Ontario Nurses' Association President Linda Haslam-Stroud says while the number of cancelled surgeries at LHSC may be small, they are 'just the tip of the iceberg' when it comes to what's really happening behind the scenes at the hospital. (Erik White/CBC)

"I would tend to agree with the hospital, as far as the ratio, the number of surgeries cancelled are very little. But I would suggest to you that is just the tip of the iceberg of the real story of what is taking place at hospitals across Ontario, including LHSC," said Linda Haslam-Stroud, the president of the Ontario Nurses' Association, representing 65,000 nurses in the province. 

"The story really is about the delays for our patients is, first of all, getting an operating room time and secondly, getting it done at the time that has been booked for them," - Linda Haslam-Stroud

"The story really is about the delays for our patients is, first of all, getting an operating room time and secondly, getting it done at the time that has been booked for them," she said. 

Haslam-Stroud said elective surgeries are quite often delayed because of acute cases that need immediate attention and too few staff to handle the excess capacity.

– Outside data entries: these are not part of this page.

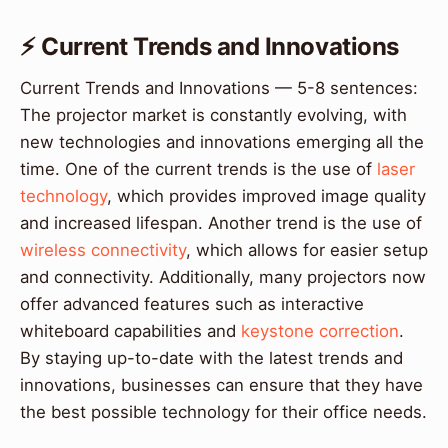
⚡ Current Trends and Innovations
Current Trends and Innovations — 5-8 sentences:
The projector market is constantly evolving, with
new technologies and innovations emerging all the
time. One of the current trends is the use of
laser
technology
, which provides improved image quality
and increased lifespan. Another trend is the use of
wireless connectivity
, which allows for easier setup
and connectivity. Additionally, many projectors now
offer advanced features such as interactive
whiteboard capabilities and
keystone correction
.
By staying up-to-date with the latest trends and
innovations, businesses can ensure that they have
the best possible technology for their office needs.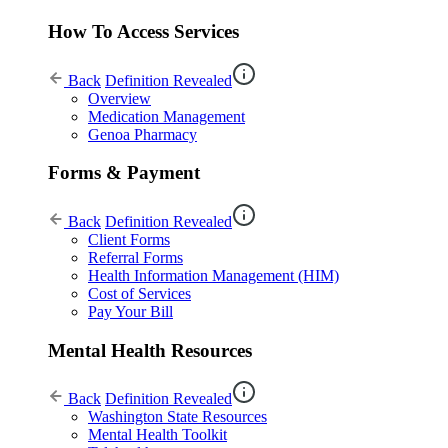
How To Access Services
Back
Definition Revealed
Overview
Medication Management
Genoa Pharmacy
Forms & Payment
Back
Definition Revealed
Client Forms
Referral Forms
Health Information Management (HIM)
Cost of Services
Pay Your Bill
Mental Health Resources
Back
Definition Revealed
Washington State Resources
Mental Health Toolkit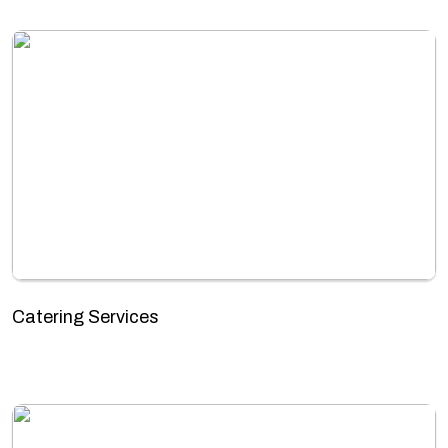
Catering Services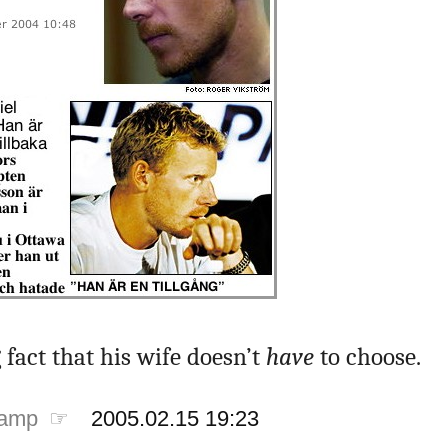
fact that his wife doesn’t
have
to choose.
tamp ☞
2005.02.15 19:23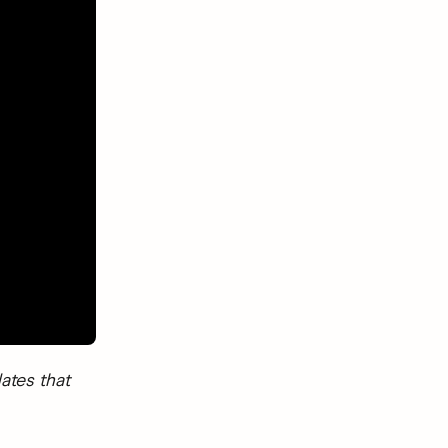
ates that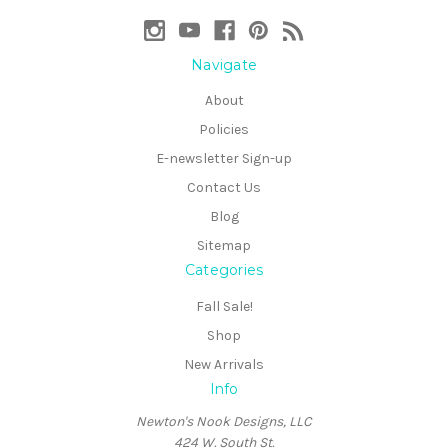
Navigate
About
Policies
E-newsletter Sign-up
Contact Us
Blog
Sitemap
Categories
Fall Sale!
Shop
New Arrivals
Info
Newton's Nook Designs, LLC
424 W. South St.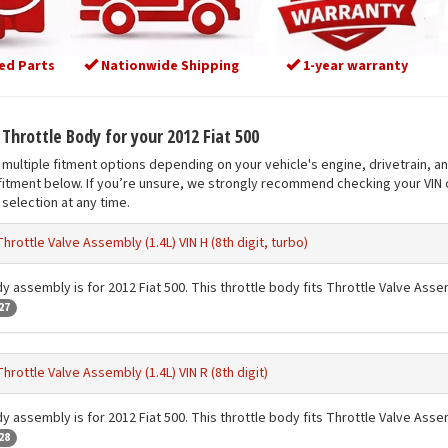
ed Parts
Nationwide Shipping
1-year warranty
 Throttle Body for your 2012 Fiat 500
multiple fitment options depending on your vehicle's engine, drivetrain, a
fitment below. If you’re unsure, we strongly recommend checking your VIN o
selection at any time.
Throttle Valve Assembly (1.4L) VIN H (8th digit, turbo)
y assembly is for 2012 Fiat 500. This throttle body fits Throttle Valve Assembl
27
Throttle Valve Assembly (1.4L) VIN R (8th digit)
y assembly is for 2012 Fiat 500. This throttle body fits Throttle Valve Assembl
28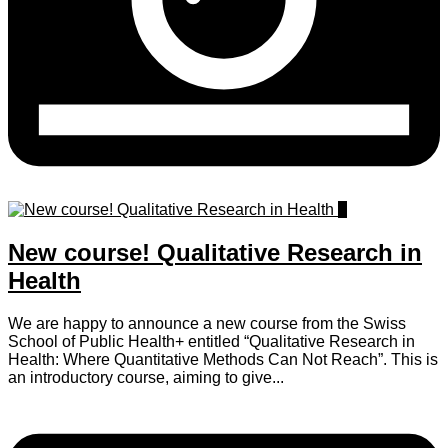
0
New course! Qualitative Research in
Health
We are happy to announce a new course from the Swiss
School of Public Health+ entitled “Qualitative Research in
Health: Where Quantitative Methods Can Not Reach”. This is
an introductory course, aiming to give...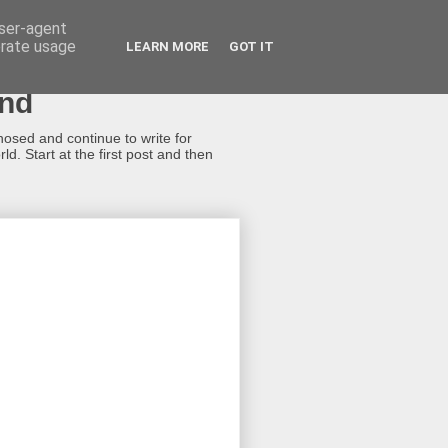
user-agent
erate usage
LEARN MORE
GOT IT
ond
gnosed and continue to write for
d. Start at the first post and then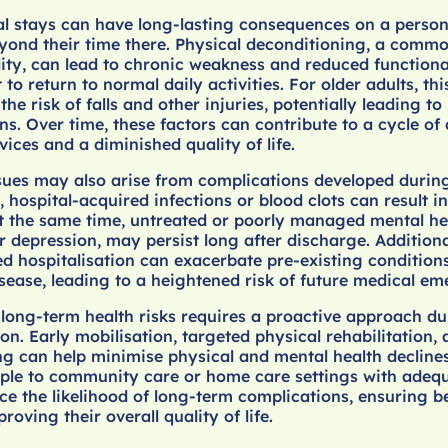
l stays can have long-lasting consequences on a person’
yond their time there. Physical deconditioning, a commo
ty, can lead to chronic weakness and reduced functiona
t to return to normal daily activities. For older adults, th
the risk of falls and other injuries, potentially leading t
ns. Over time, these factors can contribute to a cycle o
ices and a diminished quality of life.
sues may also arise from complications developed during
, hospital-acquired infections or blood clots can result i
 the same time, untreated or poorly managed mental hea
r depression, may persist long after discharge. Additiona
ed hospitalisation can exacerbate pre-existing condition
sease, leading to a heightened risk of future medical em
long-term health risks requires a proactive approach d
ion. Early mobilisation, targeted physical rehabilitation,
g can help minimise physical and mental health declines
ople to community care or home care settings with adeq
e the likelihood of long-term complications, ensuring be
ving their overall quality of life.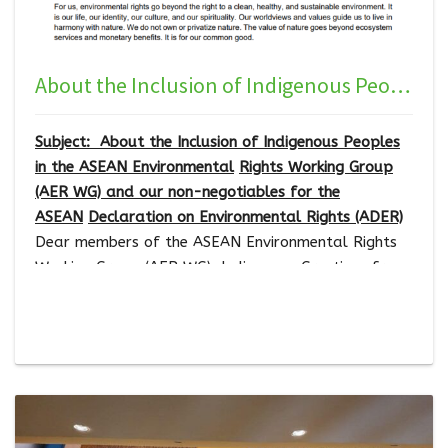
About the Inclusion of Indigenous Peoples in the ASEAN Environmental Rights Working Group (AER WG) and our non-negotiables for the ASEAN Declaration on Environmental Rights (ADER)
Subject: About the Inclusion of Indigenous Peoples
in the ASEAN Environmental
Rights Working Group
(AER WG) and our non-negotiables for the
ASEAN
Declaration on Environmental Rights (ADER)
Dear members of the ASEAN Environmental Rights
Working Group (AER WG), Indigenous Greetings from
Indigenous Peoples, Indigenous Women, Indigenous
Youth, and Indigenous Persons with Disabilities!
Southeast Asia is a region of high biological and
cultural diversity, where we, Indigenous Peoples,
play a vital role in conserving and managing our
land, territories, and resources
.
…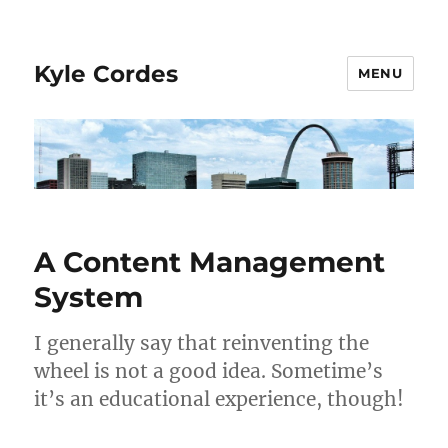
Kyle Cordes
MENU
A Content Management
System
I generally say that reinventing the
wheel is not a good idea. Sometime’s
it’s an educational experience, though!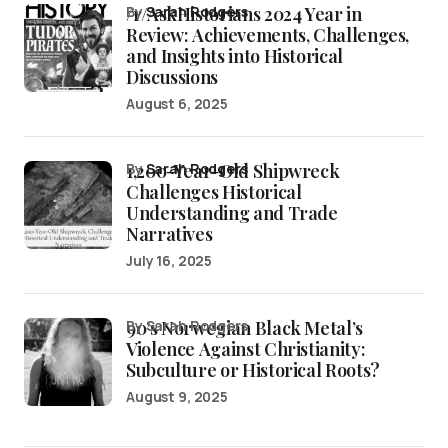
/r/AskHistorians 2024 Year in
by
Sarah Rodgers
Review: Achievements, Challenges,
and Insights into Historical
Discussions
August 6, 2025
1,200-Year-Old Shipwreck
by
Sarah Rodgers
Challenges Historical
Understanding and Trade
Narratives
July 16, 2025
90’s Norwegian Black Metal’s
by Sarah Rodgers
Violence Against Christianity:
Subculture or Historical Roots?
August 9, 2025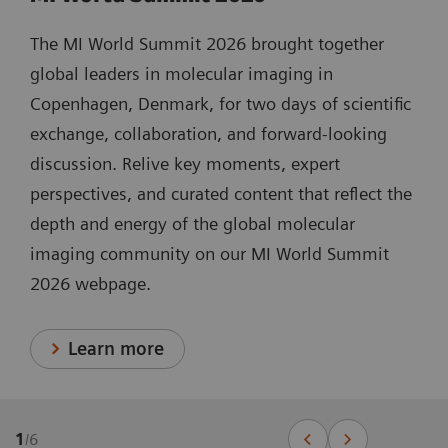
The MI World Summit 2026 brought together
global leaders in molecular imaging in
Copenhagen, Denmark, for two days of scientific
exchange, collaboration, and forward-looking
discussion. Relive key moments, expert
perspectives, and curated content that reflect the
depth and energy of the global molecular
imaging community on our MI World Summit
2026 webpage.
Learn more
1
/
6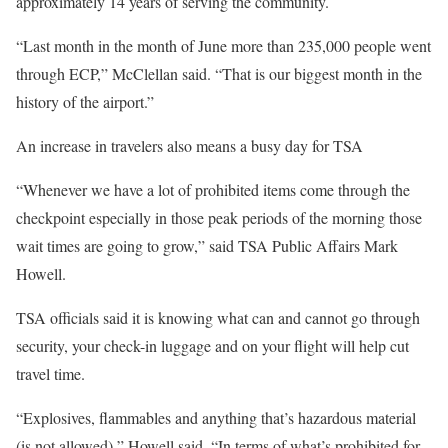
approximately 14 years of serving the community.
“Last month in the month of June more than 235,000 people went
through ECP,” McClellan said. “That is our biggest month in the
history of the airport.”
An increase in travelers also means a busy day for TSA
“Whenever we have a lot of prohibited items come through the
checkpoint especially in those peak periods of the morning those
wait times are going to grow,” said TSA Public Affairs Mark
Howell.
TSA officials said it is knowing what can and cannot go through
security, your check-in luggage and on your flight will help cut
travel time.
“Explosives, flammables and anything that’s hazardous material
(is not allowed),” Howell said. “In terms of what’s prohibited for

It then creates a domino effect and reverberates through the system, requiring patients and nurses staying in the hospital later than expected, she said.  

"It becomes an absolute vicious circle," she said. " You have surgeries being delayed all through the system and then you don't have a bed to admit the patient as required. We're backing up the patients in emergency, you have the surge, the overcapacity and the hallway nursing taking place."

'The system won't staff up' 

Michael Hurley

Michael Hurley is the president of the Ontario Council of Hospital Unions. (Canadian Union of Public Employees)

"What you have there is one window on a problem which is actually very robust," said Michael Hurley, the president of the Ontario Council of Hospital Unions, representing 35,000 practical nurses, cleaners and clerical staff across the province. 

"It's a very dangerous problem, overcrowding," he said. "Most people's experience is they wait a long time in the ER to be seen. They may wait on a stretcher while they wait for a bed. It may be for days." 

"People make a lot of arrangements to go into surgery ... all this gets thrown in the garbage essentially because the system won't staff up." - Mike Hurley

"There will be a lot of pressure on them and their families to be discharged even though they're not well enough to go home," he said. "I think that's most peoples' experience with a hospital system that's stretched to overcapacity." 

Hurley said years of budget cuts by the Ontario government has led to fewer beds and fewer staff that's led many hospitals, such as LHSC to run at overcapacity. 

"It's important to put each of those cancellations in its context, which is that for the person involved as a patient and the family that is around them is, people make a lot of arrangements to go into surgery, time off work, arrange for caregivers. All this gets thrown in the garbage essentially because the system won't staff up," he said. 

According to the Canadian Institute for Health Information, in 2016 Ontario had lowest ratio of registered nurses to patients in Canada with 703 registered nurses for every 100,000 patients, compared to an average of 839 for the rest of the country.